The U.S. Agriculture Department has for years had problems ensuring that beef supplied to the national school-lunch program meets food-safety standards, federal auditors' reports show, suggesting more widespread problems than those that triggered the biggest food recall in U.S. history.
In reports dating back to 2003, the USDA Office of Inspector General and the Government Accountability Office cited the USDA's lunch-program administrators and inspectors for weak food-safety standards, poor safeguards against bacterial contamination, and choosing lunch-program vendors with known food-safety violations. Auditors singled out problems with controls over E. coli and salmonella contamination.
In a 2003 report, the GAO, the investigative arm of Congress, said "195, or about 3%, of the total of 7,390 foodborne outbreaks that were reported nationwide, between 1990-99, occurred in schools." The GAO traced about half of 40 large outbreaks to poor sanitation in school kitchens.

────────

- TASK SET -
• a. Reproduce word for word the portion of the article on school-lunch beef safety starting with "The U.S. Agriculture" and going on through "and salmonella contamination.".
• b. According to the article on school-lunch beef safety, how many of the foodborne outbreaks reported nationwide between 1990 and 1999 occurred in schools?
• c. Write the next part of the article on school-lunch beef safety, picking up after its final sentence.

────────

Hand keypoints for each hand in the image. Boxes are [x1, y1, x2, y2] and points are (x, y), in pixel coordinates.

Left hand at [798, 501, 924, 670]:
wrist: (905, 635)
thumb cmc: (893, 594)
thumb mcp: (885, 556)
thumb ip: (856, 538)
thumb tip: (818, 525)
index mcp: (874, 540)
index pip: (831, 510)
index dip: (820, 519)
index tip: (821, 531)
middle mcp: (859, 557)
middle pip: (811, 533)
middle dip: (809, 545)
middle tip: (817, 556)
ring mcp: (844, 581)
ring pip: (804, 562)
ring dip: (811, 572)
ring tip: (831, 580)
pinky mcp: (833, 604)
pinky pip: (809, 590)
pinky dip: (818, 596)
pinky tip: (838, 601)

────────

- YOUR WRITTEN ANSWERS -
• a.
The U.S. Agriculture Department has for years had problems ensuring that beef supplied to the national school-lunch program meets food-safety standards, federal auditors' reports show, suggesting more widespread problems than those that triggered the biggest food recall in U.S. history.
In reports dating back to 2003, the USDA Office of Inspector General and the Government Accountability Office cited the USDA's lunch-program administrators and inspectors for weak food-safety standards, poor safeguards against bacterial contamination, and choosing lunch-program vendors with known food-safety violations. Auditors singled out problems with controls over E. coli and salmonella contamination.

• b. 195, or about 3% of the 7,390 reported outbreaks.

• c.
The reports appear to contradict USDA and meat-industry assertions that violations at the Hallmark/Westland Meat Packing Co. plant in Chino, Calif., which voluntarily recalled 143 million pounds of ground meat Feb. 17, were an "isolated incident," as officials said at the time. That plant, the second-largest provider of beef to the school-lunch program in terms of pounds, has been singled out by the USDA and animal-rights groups for food-safety-related violations dating back at least a decade. Last week, the USDA put at least two employees on paid leave of absence during its investigation of problems at Hallmark/Westland, according to an official of the union that represents federal food inspectors.